**Set task 1**
In the entries below, report every line that contains the string "left", matching case exactly.

**Passage shown**
+ + + + +
Now is the path
of leaving the path.
And we hear our own voice
demanding of ourselves
a faith in no-path,
when there is no faith at all.
–David Whyte, from “Millennium”
I sit in my favorite grey-green overstuffed chaise, a pillow at my back, a cat curled in a cat bed behind me on the back of the chair, my laptop on my lap with a slim volume of poetry by David Whyte titled Fire in the Earth next to my leg. A bookmark indicates the above passage. It’s a chilly, grey day. As I sit here the furnace hums and stops, hums and stops, keeping the temperature around 60 degrees. This house we bought in May has a brand-new propane hot water furnace, supposedly the most economical and efficient available. This week is the first time we’ve used it. What will propane cost this winter? Will electrical costs spike as much as predicted? Will it be a cold winter or a mild one?
Always, this question in my mind: “Will I be able to manage economically?”
+ + + + +
(Stored entries)
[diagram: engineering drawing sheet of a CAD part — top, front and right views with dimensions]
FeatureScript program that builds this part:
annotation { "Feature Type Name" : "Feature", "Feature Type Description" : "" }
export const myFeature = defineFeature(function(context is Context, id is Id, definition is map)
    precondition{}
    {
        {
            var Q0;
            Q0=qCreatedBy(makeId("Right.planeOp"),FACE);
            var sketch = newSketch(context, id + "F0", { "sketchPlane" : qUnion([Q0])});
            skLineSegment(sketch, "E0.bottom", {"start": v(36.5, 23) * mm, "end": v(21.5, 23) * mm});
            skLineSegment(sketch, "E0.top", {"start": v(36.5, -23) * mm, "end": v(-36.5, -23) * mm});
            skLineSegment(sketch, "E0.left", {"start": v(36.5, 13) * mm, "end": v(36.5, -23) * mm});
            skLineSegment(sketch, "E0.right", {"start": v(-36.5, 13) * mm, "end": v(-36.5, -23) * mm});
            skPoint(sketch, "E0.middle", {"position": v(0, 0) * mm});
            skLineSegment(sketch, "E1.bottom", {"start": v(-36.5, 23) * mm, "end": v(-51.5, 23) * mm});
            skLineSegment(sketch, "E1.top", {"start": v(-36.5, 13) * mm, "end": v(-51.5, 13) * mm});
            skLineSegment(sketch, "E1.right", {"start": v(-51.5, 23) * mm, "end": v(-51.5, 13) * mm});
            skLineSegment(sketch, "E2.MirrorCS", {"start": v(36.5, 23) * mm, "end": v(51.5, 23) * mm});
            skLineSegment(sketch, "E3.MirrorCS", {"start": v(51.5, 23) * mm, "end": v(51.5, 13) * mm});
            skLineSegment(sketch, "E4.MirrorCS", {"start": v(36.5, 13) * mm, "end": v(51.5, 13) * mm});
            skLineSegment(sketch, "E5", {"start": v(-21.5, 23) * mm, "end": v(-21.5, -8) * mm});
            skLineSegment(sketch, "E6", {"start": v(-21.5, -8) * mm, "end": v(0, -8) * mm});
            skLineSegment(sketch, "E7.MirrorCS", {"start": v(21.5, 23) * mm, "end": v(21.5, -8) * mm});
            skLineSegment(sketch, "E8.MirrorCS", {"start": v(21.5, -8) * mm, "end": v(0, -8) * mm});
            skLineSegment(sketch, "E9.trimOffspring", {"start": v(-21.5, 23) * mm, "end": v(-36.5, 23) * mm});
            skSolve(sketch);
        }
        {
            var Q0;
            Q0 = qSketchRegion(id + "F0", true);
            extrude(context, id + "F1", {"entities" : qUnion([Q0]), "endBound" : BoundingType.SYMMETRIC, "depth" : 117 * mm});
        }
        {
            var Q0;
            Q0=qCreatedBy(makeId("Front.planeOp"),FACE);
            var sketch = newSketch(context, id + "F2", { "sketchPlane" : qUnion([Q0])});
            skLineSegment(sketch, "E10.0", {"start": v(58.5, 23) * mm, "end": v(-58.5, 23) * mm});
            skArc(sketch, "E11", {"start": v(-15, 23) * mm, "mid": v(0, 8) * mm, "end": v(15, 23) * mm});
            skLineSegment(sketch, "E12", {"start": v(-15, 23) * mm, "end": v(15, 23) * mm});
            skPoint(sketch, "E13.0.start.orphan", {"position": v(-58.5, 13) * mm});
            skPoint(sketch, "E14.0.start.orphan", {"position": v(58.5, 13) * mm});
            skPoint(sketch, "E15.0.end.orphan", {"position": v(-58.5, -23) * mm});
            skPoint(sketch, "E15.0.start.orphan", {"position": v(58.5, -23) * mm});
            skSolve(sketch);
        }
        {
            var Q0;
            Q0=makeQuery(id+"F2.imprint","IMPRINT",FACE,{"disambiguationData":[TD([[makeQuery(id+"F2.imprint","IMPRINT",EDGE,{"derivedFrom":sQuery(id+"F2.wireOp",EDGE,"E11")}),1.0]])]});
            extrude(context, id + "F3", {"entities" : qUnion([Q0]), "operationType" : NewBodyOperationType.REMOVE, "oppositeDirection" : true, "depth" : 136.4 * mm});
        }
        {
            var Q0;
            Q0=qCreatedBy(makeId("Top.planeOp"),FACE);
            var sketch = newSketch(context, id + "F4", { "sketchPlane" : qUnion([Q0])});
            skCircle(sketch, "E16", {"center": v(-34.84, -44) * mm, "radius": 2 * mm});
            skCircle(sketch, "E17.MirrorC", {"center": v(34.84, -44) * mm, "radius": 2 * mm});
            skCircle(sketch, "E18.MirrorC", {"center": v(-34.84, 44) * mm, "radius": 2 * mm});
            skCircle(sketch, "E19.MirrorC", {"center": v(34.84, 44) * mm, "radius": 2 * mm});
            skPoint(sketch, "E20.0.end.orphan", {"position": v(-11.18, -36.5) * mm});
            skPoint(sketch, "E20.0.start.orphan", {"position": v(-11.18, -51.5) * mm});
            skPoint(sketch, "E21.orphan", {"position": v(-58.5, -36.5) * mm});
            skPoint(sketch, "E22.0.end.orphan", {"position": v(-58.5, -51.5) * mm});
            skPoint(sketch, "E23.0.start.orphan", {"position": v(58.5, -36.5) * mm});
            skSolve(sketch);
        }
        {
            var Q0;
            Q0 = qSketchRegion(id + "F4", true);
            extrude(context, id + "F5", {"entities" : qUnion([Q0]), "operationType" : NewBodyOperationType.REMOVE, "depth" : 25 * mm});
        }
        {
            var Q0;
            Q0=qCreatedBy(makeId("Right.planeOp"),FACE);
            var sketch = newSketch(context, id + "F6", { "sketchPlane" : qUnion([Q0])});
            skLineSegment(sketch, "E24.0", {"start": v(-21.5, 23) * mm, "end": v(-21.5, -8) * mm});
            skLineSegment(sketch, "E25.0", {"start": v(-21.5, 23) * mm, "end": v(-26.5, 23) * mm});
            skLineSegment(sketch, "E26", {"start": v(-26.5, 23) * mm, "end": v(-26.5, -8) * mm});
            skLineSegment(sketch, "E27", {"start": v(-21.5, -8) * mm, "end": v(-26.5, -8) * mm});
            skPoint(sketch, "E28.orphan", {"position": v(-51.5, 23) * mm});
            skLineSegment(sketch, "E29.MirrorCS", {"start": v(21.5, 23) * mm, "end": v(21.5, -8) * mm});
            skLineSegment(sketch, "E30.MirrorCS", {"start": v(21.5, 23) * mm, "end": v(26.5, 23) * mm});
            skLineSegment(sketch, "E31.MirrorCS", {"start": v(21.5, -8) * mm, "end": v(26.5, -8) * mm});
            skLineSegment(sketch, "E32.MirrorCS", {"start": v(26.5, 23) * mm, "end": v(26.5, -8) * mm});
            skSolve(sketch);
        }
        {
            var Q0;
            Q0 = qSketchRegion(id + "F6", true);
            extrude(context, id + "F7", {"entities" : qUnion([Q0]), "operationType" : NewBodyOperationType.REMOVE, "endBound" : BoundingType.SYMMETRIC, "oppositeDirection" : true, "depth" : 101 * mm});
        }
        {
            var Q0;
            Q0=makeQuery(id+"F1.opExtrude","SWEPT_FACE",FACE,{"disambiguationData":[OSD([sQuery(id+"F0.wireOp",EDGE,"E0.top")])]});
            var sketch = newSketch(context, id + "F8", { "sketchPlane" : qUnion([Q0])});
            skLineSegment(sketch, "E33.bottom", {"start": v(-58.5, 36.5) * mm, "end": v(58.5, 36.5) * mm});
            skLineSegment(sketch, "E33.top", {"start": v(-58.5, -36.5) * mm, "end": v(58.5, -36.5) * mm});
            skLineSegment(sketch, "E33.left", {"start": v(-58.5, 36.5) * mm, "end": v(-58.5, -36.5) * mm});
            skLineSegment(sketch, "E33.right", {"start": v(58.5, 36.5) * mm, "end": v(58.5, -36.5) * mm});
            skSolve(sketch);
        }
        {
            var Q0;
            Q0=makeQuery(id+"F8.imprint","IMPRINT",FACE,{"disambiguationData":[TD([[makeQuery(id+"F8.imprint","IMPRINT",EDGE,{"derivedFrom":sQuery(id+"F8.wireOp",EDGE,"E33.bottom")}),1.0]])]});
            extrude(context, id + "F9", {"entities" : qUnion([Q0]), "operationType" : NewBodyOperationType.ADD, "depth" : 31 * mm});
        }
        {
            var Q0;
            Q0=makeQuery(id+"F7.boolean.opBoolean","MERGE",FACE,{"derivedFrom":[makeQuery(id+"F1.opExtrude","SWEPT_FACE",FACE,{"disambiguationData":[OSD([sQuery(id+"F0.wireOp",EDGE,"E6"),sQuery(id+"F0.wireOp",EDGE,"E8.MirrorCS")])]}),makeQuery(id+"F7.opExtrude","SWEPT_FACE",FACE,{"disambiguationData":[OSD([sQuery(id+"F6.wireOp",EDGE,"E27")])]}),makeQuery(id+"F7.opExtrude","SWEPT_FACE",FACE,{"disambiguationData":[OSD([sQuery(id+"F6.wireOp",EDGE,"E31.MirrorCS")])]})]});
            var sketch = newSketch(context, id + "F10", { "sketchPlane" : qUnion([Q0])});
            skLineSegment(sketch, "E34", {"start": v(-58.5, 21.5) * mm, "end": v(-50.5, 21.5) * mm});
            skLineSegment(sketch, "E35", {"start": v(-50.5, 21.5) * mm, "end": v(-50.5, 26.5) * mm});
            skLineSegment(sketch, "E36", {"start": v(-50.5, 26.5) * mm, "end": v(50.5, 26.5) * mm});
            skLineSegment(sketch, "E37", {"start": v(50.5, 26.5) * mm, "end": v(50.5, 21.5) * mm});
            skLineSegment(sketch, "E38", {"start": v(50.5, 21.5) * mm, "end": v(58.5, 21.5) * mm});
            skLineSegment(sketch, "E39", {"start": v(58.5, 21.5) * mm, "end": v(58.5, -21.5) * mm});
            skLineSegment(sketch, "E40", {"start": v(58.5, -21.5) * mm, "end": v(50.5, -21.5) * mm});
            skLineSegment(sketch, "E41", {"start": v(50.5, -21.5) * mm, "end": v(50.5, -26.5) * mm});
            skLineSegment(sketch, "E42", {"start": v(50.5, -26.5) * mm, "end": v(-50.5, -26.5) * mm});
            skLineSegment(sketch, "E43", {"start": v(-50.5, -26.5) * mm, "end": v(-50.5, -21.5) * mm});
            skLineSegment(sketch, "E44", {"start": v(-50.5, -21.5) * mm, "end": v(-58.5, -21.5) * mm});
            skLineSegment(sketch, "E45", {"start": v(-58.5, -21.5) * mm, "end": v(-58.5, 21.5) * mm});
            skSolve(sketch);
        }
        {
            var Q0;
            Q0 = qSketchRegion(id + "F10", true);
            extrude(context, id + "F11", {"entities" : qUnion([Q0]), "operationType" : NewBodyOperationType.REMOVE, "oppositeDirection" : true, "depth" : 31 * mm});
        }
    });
+ + + + +
**Set task 2**
Reproduce the stretch of the passage above from "Now is the path" through "a mild one?".

**Final answer 1**
            skLineSegment(sketch, "E0.left", {"start": v(36.5, 13) * mm, "end": v(36.5, -23) * mm});
            skLineSegment(sketch, "E33.left", {"start": v(-58.5, 36.5) * mm, "end": v(-58.5, -36.5) * mm});

**Final answer 2**
Now is the path
of leaving the path.
And we hear our own voice
demanding of ourselves
a faith in no-path,
when there is no faith at all.
–David Whyte, from “Millennium”
I sit in my favorite grey-green overstuffed chaise, a pillow at my back, a cat curled in a cat bed behind me on the back of the chair, my laptop on my lap with a slim volume of poetry by David Whyte titled Fire in the Earth next to my leg. A bookmark indicates the above passage. It’s a chilly, grey day. As I sit here the furnace hums and stops, hums and stops, keeping the temperature around 60 degrees. This house we bought in May has a brand-new propane hot water furnace, supposedly the most economical and efficient available. This week is the first time we’ve used it. What will propane cost this winter? Will electrical costs spike as much as predicted? Will it be a cold winter or a mild one?